• Assigned task:
Every record below must be returned exactly as it was received.

• Data records:
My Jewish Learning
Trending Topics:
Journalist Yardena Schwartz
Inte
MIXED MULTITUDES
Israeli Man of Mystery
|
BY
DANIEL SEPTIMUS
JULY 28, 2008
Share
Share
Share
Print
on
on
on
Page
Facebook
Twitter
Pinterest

• Response:
My Jewish Learning
Trending Topics:
Journalist Yardena Schwartz
Inte
MIXED MULTITUDES
Israeli Man of Mystery
|
BY
DANIEL SEPTIMUS
JULY 28, 2008
Share
Share
Share
Print
on
on
on
Page
Facebook
Twitter
Pinterest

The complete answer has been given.